Im Jahr 1140 genehmigte Erzbischof Gervinus den Bau eines Hafens für Fischer am Lemene, was die Entstehung des Ortes einleitete. Später entwickelte sich die Siedlung zu einem wichtigen Handelspunkt zwischen Meer und Binnenland, was den Bau von Brücken und gotischen Gebäuden nach sich zog.
Der Name stammt vom lateinischen Portus Reatinus und bezieht sich auf den alten Flusshafen am Lemene. Die Stadt liegt heute an einer wichtigen Route zwischen dem Meer und den venezianischen Hinterland, was ihre Rolle als Markt- und Handelsort prägt.

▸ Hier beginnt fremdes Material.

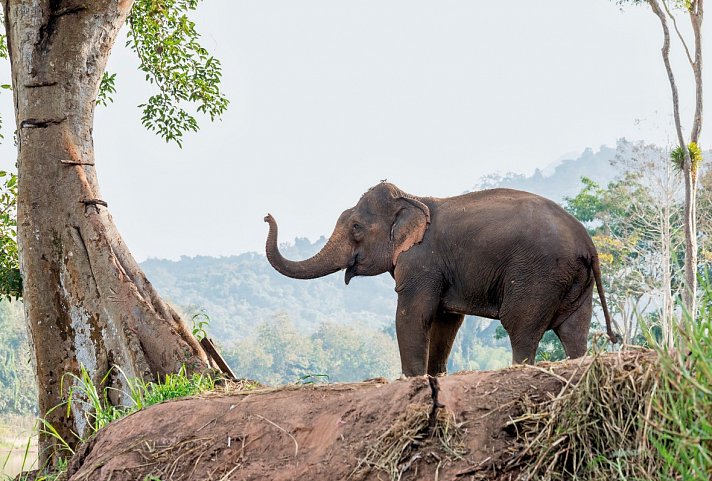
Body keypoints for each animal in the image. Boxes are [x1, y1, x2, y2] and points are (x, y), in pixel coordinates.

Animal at [264, 180, 620, 376]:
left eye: (355, 228)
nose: (266, 215)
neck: (414, 198)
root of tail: (588, 244)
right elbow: (445, 323)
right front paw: (434, 375)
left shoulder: (421, 263)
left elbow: (413, 315)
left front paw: (412, 379)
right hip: (575, 282)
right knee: (574, 332)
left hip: (538, 275)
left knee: (521, 327)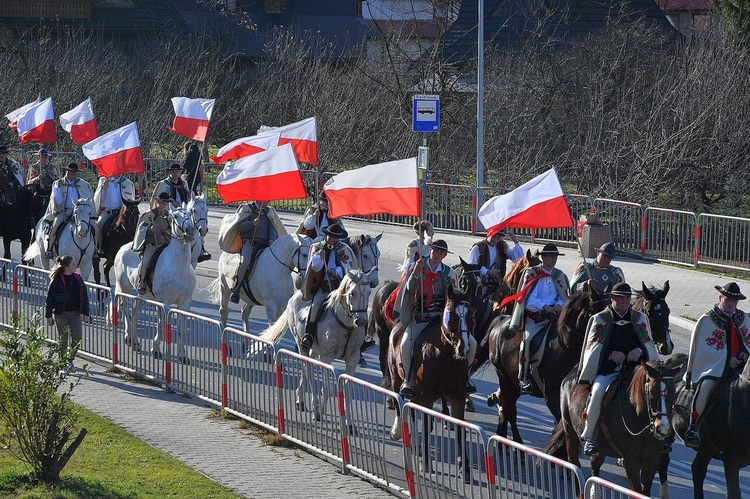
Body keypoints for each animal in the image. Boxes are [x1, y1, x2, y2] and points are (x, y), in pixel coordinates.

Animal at [114, 205, 197, 362]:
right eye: (175, 216)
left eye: (190, 214)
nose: (190, 231)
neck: (178, 266)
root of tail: (122, 248)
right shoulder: (163, 302)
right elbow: (161, 325)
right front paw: (156, 349)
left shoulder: (185, 302)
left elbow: (182, 330)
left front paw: (183, 356)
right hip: (124, 287)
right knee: (124, 307)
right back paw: (128, 337)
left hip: (142, 295)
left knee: (135, 312)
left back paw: (135, 341)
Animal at [260, 270, 374, 422]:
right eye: (352, 293)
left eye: (369, 292)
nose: (361, 321)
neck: (347, 326)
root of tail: (295, 295)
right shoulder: (326, 357)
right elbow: (326, 387)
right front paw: (319, 412)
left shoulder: (353, 358)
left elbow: (348, 387)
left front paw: (349, 422)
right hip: (301, 344)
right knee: (307, 370)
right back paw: (313, 404)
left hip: (313, 350)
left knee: (305, 368)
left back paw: (300, 400)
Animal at [548, 362, 684, 498]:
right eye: (651, 390)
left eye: (673, 392)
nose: (664, 428)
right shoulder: (631, 460)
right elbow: (637, 491)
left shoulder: (652, 459)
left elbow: (645, 491)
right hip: (570, 430)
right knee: (574, 463)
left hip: (600, 445)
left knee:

Die Eisenbahnstation Portogruaro-Caorle verbindet den Ort mit Venedig und anderen Städten in Venetien und liegt etwa zwei Kilometer südlich des Zentrums. Von der Station führen Buslinien und Fußwege direkt in die Altstadt mit ihren Laubengängen.
Der Schiffbaubetrieb Camuffo fertigt seit 1438 Boote am selben Standort und zählt damit zu den ältesten ununterbrochen arbeitenden Werften. Einige der hölzernen Brücken über den Lemene zeigen noch heute die originalen Geländer aus dem 14. Jahrhundert.